II. Sub-Processing Where Tatari engages a third-party to perform any part of Tatari’s Processing of Personal Information (“Sub-Processor”), Tatari shall enter into a written agreement with each such Sub-Processor that imposes terms and conditions substantially the same as under this DPA. Tatari’s use of a Sub-Processor shall not affect Tatari’s obligations and liabilities under this DPA.
III. Data Security Tatari shall implement and maintain reasonable and appropriate technical and organizational security measures to (i) ensure the security and confidentiality of Personal Information; (ii) protect against anticipated threats or hazards to the security and integrity of Personal Information; (iii) protect against Information Security Incidents, and (iv) comply with applicable Privacy Laws.
IV. Security Incident
(A) Tatari shall inform Company in writing of any actual or reasonably suspected unauthorized use, disclosure, acquisition or Processing of any Personal Information (“Security Incident”) within seventy-two (72) hours of learning about such incident. The notification shall include all available material information.

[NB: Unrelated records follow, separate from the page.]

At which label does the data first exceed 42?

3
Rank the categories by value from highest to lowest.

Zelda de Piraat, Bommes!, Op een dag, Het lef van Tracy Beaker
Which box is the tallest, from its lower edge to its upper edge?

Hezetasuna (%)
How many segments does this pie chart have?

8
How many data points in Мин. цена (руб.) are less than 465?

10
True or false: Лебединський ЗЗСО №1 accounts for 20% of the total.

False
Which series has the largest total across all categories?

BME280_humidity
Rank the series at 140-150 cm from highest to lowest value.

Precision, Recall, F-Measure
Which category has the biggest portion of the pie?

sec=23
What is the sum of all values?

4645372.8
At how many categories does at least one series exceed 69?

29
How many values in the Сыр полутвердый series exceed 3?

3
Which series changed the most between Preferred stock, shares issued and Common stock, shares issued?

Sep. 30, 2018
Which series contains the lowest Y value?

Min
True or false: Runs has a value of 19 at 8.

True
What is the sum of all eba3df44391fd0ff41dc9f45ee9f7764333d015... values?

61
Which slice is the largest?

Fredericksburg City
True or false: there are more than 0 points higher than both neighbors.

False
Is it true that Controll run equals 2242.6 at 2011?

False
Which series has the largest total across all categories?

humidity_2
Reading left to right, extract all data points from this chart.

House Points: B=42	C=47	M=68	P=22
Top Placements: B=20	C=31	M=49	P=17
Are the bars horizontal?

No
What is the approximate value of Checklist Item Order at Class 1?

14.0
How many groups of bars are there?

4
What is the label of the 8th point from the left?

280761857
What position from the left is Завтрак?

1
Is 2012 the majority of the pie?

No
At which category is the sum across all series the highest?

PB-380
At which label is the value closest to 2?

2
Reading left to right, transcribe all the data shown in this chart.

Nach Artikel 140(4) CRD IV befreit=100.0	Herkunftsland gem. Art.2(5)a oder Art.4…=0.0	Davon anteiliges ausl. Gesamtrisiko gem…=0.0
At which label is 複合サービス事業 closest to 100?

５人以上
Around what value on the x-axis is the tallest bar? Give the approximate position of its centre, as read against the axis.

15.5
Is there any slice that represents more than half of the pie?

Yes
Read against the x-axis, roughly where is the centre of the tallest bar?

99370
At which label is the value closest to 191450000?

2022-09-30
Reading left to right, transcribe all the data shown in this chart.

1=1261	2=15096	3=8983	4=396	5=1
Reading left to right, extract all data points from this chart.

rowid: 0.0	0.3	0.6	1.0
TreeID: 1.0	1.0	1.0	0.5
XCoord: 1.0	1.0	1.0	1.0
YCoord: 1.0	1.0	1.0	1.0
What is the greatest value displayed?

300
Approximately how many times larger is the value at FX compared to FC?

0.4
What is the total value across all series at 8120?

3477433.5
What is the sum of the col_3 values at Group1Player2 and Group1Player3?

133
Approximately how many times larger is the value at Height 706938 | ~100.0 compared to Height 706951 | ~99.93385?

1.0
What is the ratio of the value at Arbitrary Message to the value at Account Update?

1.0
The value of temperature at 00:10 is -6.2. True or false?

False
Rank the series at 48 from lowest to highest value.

(B) Tatari shall promptly investigate any Security Incident, take all reasonably necessary and advisable corrective actions, and cooperate with Company in all reasonable and lawful efforts to prevent, mitigate or rectify such incident. Tatari shall provide such assistance as reasonably required to enable Company to satisfy Company’s obligations under applicable Privacy Laws. The content of any filings, communications, notices, press releases or reports related to any Security Incident must be approved by Company prior to any publication or communication thereof to the extent Company is referenced or identified in such filings, communications, notices, press releases or reports.
V. Audit Company may take reasonable and appropriate steps to ensure that Tatari uses Personal Information in a manner consistent with Company’s obligations under applicable Privacy Laws. Other than in connection with a Security Incident, Company may, at its sole expense and up to once per 12-month period, engage a qualified third-party auditor to assess Tatari’s compliance with this DPA and applicable Privacy Laws, subject to a mutually acceptable confidentiality agreement with the auditor. Any such audit shall be conducted in a manner designed to minimize disruption of Tatari’s business and operations.
VI. Indemnity Each Party (the “Indemnifying Party”) agrees to indemnify, defend and hold harmless the other (the “Indemnified Party”) from and against any third-party claims against the Indemnified Party arising from the Indemnifying Party’s violation of: (i) applicable Privacy Laws, or (ii) this DPA. Except as set forth herein, indemnification shall be governed by the applicable provisions of the Agreement.
VII. Miscellaneous This DPA is an addendum to the Agreement. Except to the extent specifically provided herein, all terms, provisions and conditions of the Agreement remain in full force and effect and apply to this DPA. In the event of a conflict between the provisions of the Agreement and this DPA, this DPA shall control. Tatari may amend or update this DPA at any time in its sole discretion. Any such changes will be effective upon the posting of the updated DPA on Tatari’s website, provided that such changes are (i) generally applicable to all customers subject this DPA, and (ii) not retroactive. Company’s continued use of the Platform and Services after Tatari’s posting of any changes will constitute its and Company Client’s acceptance of such changes or modifications.